If you're not intending to use scraperwiki.pdftoxml()
, then the warning doesn't apply. It doesn't stop you from installing the scraperwiki
package, however.
Also, that function doesn't work on Windows at all as is; it uses NamedTemporaryFiles
which behave differently on Windows to Linux.
If you do want to use that function, the simplest way to get an up-to-date version of pdftohtml
on Windows is to download Calibre Portable. (The version on Sourceforge is older.)

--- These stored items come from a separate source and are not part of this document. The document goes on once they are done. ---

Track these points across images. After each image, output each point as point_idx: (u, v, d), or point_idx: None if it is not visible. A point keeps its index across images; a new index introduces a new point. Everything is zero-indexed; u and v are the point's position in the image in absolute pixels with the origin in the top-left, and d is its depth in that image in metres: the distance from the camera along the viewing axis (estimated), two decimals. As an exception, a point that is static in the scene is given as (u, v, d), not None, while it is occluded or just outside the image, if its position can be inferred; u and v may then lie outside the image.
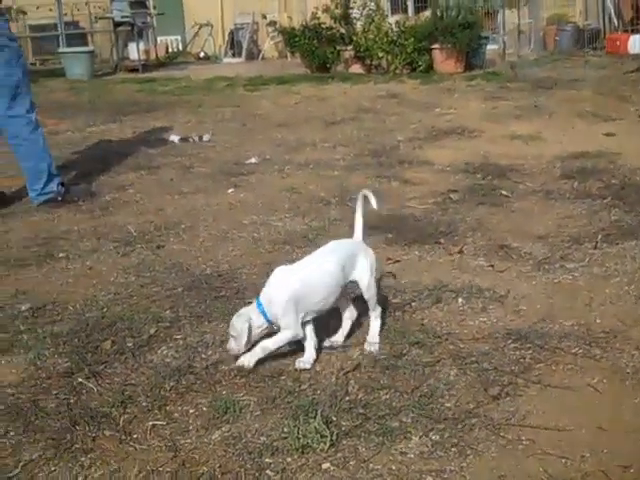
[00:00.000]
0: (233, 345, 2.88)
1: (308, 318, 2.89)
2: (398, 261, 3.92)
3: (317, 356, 2.91)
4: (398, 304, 3.38)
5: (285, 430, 2.46)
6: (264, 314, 2.85)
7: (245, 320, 2.83)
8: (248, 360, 2.86)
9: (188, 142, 7.41)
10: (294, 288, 2.83)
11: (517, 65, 11.83)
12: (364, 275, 2.96)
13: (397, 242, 4.21)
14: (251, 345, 2.85)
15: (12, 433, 2.56)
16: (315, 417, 2.48)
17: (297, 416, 2.52)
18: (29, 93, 5.28)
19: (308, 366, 2.86)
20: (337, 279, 2.90)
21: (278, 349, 2.89)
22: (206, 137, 7.52)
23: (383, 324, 3.11)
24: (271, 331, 2.89)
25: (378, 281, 3.55)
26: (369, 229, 4.35)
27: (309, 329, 2.91)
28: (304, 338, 2.89)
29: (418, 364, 2.84)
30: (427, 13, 14.03)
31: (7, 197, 5.53)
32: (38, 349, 3.14)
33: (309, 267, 2.93)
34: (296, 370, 2.84)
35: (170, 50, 19.56)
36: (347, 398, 2.64)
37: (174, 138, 7.55)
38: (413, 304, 3.38)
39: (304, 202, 5.03)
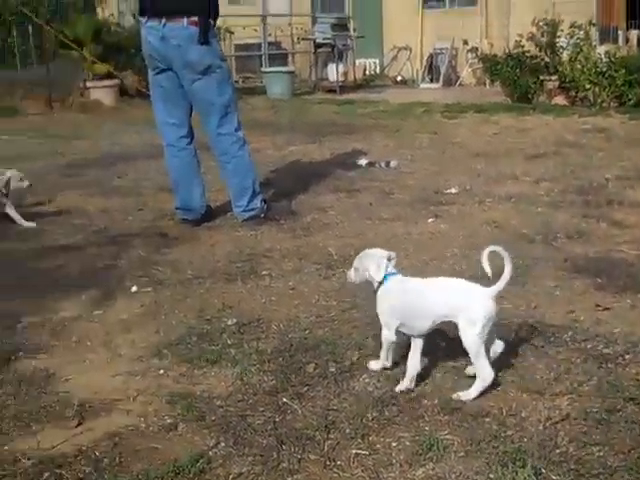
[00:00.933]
0: (352, 276, 3.16)
1: (402, 329, 3.04)
2: (608, 308, 3.74)
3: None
4: (609, 355, 3.22)
5: (491, 476, 2.41)
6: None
7: (374, 263, 3.06)
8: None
9: (375, 167, 7.45)
10: (398, 296, 3.05)
11: None
12: (465, 325, 2.88)
13: (607, 288, 4.01)
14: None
15: (222, 444, 2.66)
16: (524, 467, 2.41)
17: (504, 463, 2.45)
18: (237, 112, 5.51)
19: (404, 388, 2.98)
20: (433, 309, 2.97)
21: (389, 349, 3.09)
22: (393, 163, 7.54)
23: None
24: None
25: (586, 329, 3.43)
26: (575, 272, 4.26)
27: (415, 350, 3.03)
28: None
29: (635, 422, 2.68)
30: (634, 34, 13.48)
31: (213, 211, 5.78)
32: (245, 364, 3.25)
33: (419, 284, 3.09)
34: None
35: (367, 72, 19.86)
36: (557, 450, 2.53)
37: (362, 162, 7.63)
38: (627, 356, 3.20)
39: (506, 237, 4.91)
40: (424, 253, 4.68)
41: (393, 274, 3.10)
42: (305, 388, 3.04)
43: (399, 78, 18.60)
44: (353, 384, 3.07)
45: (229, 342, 3.49)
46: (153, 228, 5.51)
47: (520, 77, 12.56)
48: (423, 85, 17.41)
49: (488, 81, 15.34)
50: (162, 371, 3.24)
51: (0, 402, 2.99)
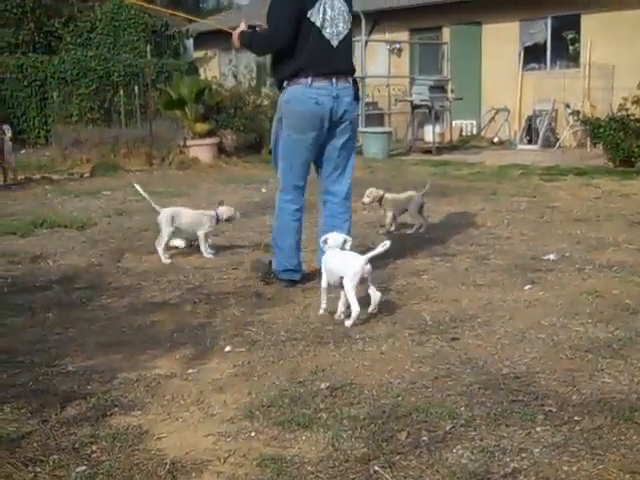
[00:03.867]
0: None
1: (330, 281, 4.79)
2: None
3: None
4: None
5: None
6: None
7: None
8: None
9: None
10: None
11: None
12: (345, 278, 4.59)
13: None
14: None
15: (312, 515, 2.62)
16: None
17: None
18: None
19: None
20: (334, 267, 4.73)
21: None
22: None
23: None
24: None
25: None
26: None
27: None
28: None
29: None
30: None
31: (306, 272, 5.78)
32: (336, 430, 3.21)
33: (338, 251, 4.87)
34: None
35: (464, 133, 19.84)
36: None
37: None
38: None
39: (607, 308, 4.75)
40: (520, 322, 4.56)
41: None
42: (397, 457, 2.98)
43: (496, 139, 18.50)
44: (446, 455, 2.99)
45: (321, 406, 3.46)
46: (248, 287, 5.55)
47: (624, 140, 12.31)
48: (520, 146, 17.23)
49: (589, 144, 15.10)
50: (253, 433, 3.23)
51: (94, 458, 3.04)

Install it anywhere; you just need a few files from it. From where you installed it, from the folder containing calibre.exe, you need pdftohtml.exe
into your working folder as well as, from the DLLs
folder in the Calibre install, freetype.dll
, jpeg.dll
, libpng12.dll
, zlib1.dll
.
You'll also need code based on scraperwiki.pdftoxml()
instead, like:
def pdftoxml(pdfdata, options):
"""converts pdf file to xml file"""
# lots of hacky Windows fixes c.f. original
with open('input.pdf', 'wb') as f:
f.write(pdfdata)
cmd = 'pdftohtml -xml -nodrm -zoom 1.5 -enc UTF-8 -noframes '
if options:
cmd += options
cmd += 'input.pdf output.xml'
cmd = cmd + " > NUL 2>&1"
os.system(cmd)
with open('output.xml', 'r') as f:
return f.read()
(I was trying to get this working for a user in Windows recently; I'll keep the gist containing this code updated.)